The UK Medicines and Healthcare products Regulatory Agency (MHRA) approved CASGEVY" for the treatment of sickle cell disease (SCD) and transfusion-dependent beta thalassemia (TDT) on 16 November 2023. This is the world's first approval of a therapy using CRISPR/Cas9 gene-editing technology. We explore this historic development in this article.

CRISPR/Cas9 gene-editing technology

The CRISPR/Cas9 system was discovered a little over ten years ago. This gene-editing technique is often described as genetic scissors due to the ability of the system to cut genetic material in organisms and to edit the genome. While a number of gene-editing techniques were emerging at that time, the elegance and precision of CRISPR/Cas9 caused much excitement in the scientific community. Emmanuelle Charpentier and Jennifer Doudna published their discovery of the CRISPR/Cas9 system in Science in 2012 and went on to share the 2020 Nobel Prize in Chemistry for their discovery just eight years later.

CASGEVY"

In the years following the CRISPR/Cas9 discovery, several research groups worked with the gene‑editing tool to demonstrate its effectiveness and discover specific applications of the tool. Amongst them, Drs. Daniel Bauer and Stuart Orkin at the Boston Children's Hospital discovered that certain regions in the BCL11A enhancer region held the key to regulating fetal hemoglobin (HbF) and identified a set of single guide RNA (sgRNA) sequences useful in producing an enrichment of HbF. Increasing HbF is a key mechanism in potential treatments for sickle cell disease and beta thalassemia, two severe monogenic diseases with severe and potentially life-threatening manifestations.
This discovery formed part of the development by Vertex and CRISPR Therapeutics of the therapy initially known as CTX001 and now known as exagamglogene autotemcel [exa-cel] or CASGEVY".

The approval of this therapy is a significant milestone, and there are two aspects that are particularly striking. First, the time taken from the discovery of the CRISPR/Cas9 gene editing tool in 2012 to the first approval of a therapy using this tool in 2023 is remarkable. The development and approval of therapeutics is a long and uncertain process and so the speed at which CASGEVY has come to market is particularly noteworthy. Second, the clinical trial results showed very positive outcomes for almost all of the patients. 28 out of 29 sickle cell patients were free of severe pain and 39 of 42 beta thalassemia patients no longer needed blood transfusions for at least a year in the two global clinical trials of CASGEVY".
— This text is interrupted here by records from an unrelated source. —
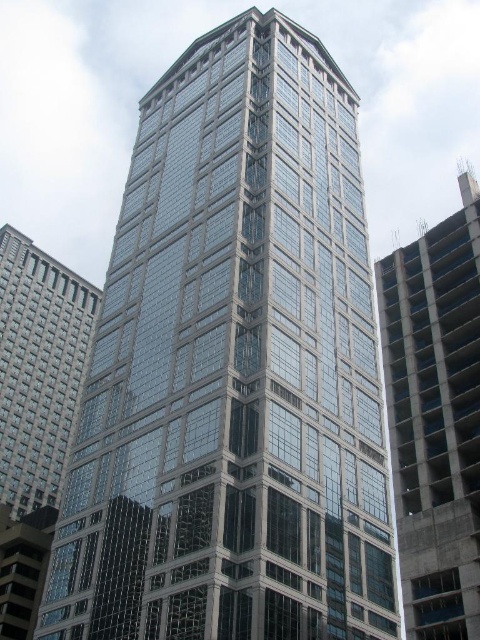
Question: Is concrete at right to the right of matte glass building at left from the viewer's perspective?

Choices:
 (A) yes
 (B) no

Answer: (A)

Question: Is concrete at right smaller than matte glass building at left?

Choices:
 (A) yes
 (B) no

Answer: (B)

Question: Which point appears farthest from the camera in this image?

Choices:
 (A) (6, 416)
 (B) (384, 264)

Answer: (A)

Question: From the image, what is the correct spatial relationship of concrete at right in relation to matte glass building at left?

Choices:
 (A) left
 (B) right

Answer: (B)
Approval of CASGEVY" in the US and Europe is expected in the coming weeks and months based on these results.

The first of many approved CRISPR gene-editing therapies?

There is great hope that the approval of CASGEVY" will pave the way for many more therapies using CRISPR gene-editing to treat unmet patient needs. Many will hope that the speed and success of the approval of CASGEVY is, in part, related to the precision of the CRISPR technique itself such that other therapies will have a good chance of success.

The team at HLK are excited to follow this new dawn in therapeutics and to hopefully see many new CRISPR gene-editing treatments come to market. Our team is also proud and privileged to work on the European patent protecting this discovery by Drs. Bauer and Orkin.